Oh Honey, I’m Hiring
Stop rolling your eyes at me! Blogging isn’t a joke! Running a website isn’t easy! You’ll see when you’re my intern! Now, I really very truly am seeking an intern but before you send your resume (and by resume I mean a photo of you wearing your best MR look,) I don’t really care where you go or went to school, or about your GPA or even if you have a law degree. I just want to know that you can:
A. Identify who snapped the above photo.
A3. Write. Be here Mondays through Thursdays. Occasionally pop out east and make sangria with my mom and me.
A4. Get along with my parents, since, you know, I live with them.
B. Contain yourself and promise not to try to steal any of my shoes. I worked hard for them and this has been a previous problem. Maybe I’ll give you some if you wear a size 6. Maybe.
C. Open boxes, pack boxes, write-up and file invoices. Kidding about packing boxes. We typically just open them and it’s usually fairly fun as I use a violent ring to do so.
D. Sing along to Vampire Weekend, Joe Dassin, Frank Sinatra, Lana del Rey…on demand
E. Not curse my existence when I tell you I have a meeting on 13th street and to meet me at Milk Studios with this huge bag of clothes [insert bag of clothes here] in t-minus two hours.
F. Be well-versed in other blogs.
G. Be well-versed in Isabel Marant, Carven, Phillip Lim, Proenza Schouler.
H. Work with Excel. Just kidding, we don’t do spreadsheets.
I. Understand that Auntie Flow brings out the worst in me, and even so, still love me.
J. Read e-commerce clothing sites such as Shopbop, La Garconne and Nasty Gal like newspapers: front – 2 – back.
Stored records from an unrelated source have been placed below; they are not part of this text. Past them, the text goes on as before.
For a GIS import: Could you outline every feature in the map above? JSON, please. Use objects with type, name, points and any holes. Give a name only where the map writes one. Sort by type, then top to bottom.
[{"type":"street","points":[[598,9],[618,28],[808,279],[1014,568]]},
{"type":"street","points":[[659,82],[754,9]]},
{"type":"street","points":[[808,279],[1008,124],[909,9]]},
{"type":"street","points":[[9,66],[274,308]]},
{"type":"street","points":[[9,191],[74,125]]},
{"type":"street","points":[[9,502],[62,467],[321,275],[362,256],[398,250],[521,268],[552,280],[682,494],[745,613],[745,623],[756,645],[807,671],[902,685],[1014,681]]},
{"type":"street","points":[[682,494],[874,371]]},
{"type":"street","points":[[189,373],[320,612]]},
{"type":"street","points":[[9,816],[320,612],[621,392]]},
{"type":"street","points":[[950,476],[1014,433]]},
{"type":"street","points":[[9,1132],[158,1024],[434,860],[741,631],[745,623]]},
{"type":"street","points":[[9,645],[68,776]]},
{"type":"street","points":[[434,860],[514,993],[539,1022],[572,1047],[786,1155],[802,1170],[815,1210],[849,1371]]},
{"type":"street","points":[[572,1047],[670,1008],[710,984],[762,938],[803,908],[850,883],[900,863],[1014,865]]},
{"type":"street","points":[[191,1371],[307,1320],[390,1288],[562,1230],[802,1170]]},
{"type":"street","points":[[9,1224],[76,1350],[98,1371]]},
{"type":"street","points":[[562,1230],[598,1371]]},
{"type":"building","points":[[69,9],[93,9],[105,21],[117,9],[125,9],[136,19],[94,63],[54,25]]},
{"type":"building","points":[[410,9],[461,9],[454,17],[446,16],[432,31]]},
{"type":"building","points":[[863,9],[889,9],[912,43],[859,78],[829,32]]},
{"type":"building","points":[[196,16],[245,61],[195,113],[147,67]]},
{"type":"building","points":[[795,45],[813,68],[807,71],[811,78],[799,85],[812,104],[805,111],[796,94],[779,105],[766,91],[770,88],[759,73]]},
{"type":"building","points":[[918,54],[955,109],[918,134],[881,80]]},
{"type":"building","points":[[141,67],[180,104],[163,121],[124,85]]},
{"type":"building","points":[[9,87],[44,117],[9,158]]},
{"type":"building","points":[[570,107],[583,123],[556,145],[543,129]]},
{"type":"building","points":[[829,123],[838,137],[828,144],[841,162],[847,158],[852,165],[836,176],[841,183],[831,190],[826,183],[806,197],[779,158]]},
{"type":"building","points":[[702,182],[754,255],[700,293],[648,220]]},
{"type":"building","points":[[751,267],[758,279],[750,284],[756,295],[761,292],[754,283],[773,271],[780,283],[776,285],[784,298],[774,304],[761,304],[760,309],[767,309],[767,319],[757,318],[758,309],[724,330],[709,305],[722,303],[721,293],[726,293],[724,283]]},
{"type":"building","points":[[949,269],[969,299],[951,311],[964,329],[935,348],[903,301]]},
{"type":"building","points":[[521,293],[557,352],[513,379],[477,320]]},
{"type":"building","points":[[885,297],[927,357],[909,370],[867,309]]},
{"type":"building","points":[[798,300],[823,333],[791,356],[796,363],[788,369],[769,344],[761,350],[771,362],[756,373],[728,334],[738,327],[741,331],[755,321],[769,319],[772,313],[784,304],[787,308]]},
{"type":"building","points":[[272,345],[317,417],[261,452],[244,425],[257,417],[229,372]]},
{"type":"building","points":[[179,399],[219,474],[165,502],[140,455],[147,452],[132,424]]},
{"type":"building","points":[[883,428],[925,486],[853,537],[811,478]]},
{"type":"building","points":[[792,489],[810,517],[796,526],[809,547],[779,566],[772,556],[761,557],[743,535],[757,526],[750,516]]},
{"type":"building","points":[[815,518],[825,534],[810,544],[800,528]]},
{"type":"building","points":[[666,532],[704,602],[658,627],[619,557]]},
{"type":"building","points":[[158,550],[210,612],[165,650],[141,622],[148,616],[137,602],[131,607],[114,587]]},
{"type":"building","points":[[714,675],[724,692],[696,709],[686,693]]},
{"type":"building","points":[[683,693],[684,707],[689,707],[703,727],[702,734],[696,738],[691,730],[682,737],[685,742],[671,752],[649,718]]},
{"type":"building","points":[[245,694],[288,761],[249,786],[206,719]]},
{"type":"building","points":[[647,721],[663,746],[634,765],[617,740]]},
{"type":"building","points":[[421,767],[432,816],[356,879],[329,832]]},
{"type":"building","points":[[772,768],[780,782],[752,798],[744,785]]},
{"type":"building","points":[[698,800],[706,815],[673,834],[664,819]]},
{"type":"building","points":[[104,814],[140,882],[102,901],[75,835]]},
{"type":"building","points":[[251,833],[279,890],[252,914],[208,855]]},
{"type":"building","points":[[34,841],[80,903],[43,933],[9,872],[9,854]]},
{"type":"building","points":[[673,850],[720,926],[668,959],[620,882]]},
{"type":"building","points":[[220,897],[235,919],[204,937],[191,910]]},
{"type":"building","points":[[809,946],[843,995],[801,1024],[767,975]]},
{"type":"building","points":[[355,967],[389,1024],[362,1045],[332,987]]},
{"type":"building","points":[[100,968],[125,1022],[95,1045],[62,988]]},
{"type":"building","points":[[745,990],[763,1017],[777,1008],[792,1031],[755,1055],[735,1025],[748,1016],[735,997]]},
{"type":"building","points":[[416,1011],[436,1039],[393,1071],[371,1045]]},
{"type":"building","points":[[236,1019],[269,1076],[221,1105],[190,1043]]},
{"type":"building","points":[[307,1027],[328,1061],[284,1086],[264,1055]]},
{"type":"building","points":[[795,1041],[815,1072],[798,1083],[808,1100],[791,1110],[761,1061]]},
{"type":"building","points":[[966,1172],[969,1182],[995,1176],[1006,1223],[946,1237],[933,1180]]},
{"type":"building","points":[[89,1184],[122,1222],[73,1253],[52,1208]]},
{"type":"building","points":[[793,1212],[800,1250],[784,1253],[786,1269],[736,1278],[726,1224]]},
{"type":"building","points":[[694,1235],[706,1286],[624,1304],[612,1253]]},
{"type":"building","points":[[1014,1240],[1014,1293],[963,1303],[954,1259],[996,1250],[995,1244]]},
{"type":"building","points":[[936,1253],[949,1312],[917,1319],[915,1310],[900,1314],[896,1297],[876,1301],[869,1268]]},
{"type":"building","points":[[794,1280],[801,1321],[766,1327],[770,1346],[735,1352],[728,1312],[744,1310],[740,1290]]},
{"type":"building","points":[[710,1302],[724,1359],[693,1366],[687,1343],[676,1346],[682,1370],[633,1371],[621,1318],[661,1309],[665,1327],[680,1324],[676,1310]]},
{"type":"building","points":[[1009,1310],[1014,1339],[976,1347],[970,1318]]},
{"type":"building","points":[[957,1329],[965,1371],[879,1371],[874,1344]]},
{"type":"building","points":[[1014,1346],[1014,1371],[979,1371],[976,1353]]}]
K. Dance the flamenco, be wildly well organized.
K2. We’re making a press book, children.
L.Tell funny jokes.
L2. Like make milk squirt out of my nose funny.
M. Tweet, facebook, tumble. And only to our advantage. No bitching about your shitty job because this is going to fun, fun, fun!
N. Be proficient enough in camera snapping to take the occasional photograph. Of me.
O. Or yourself. You never know what’s up ma’sleeve.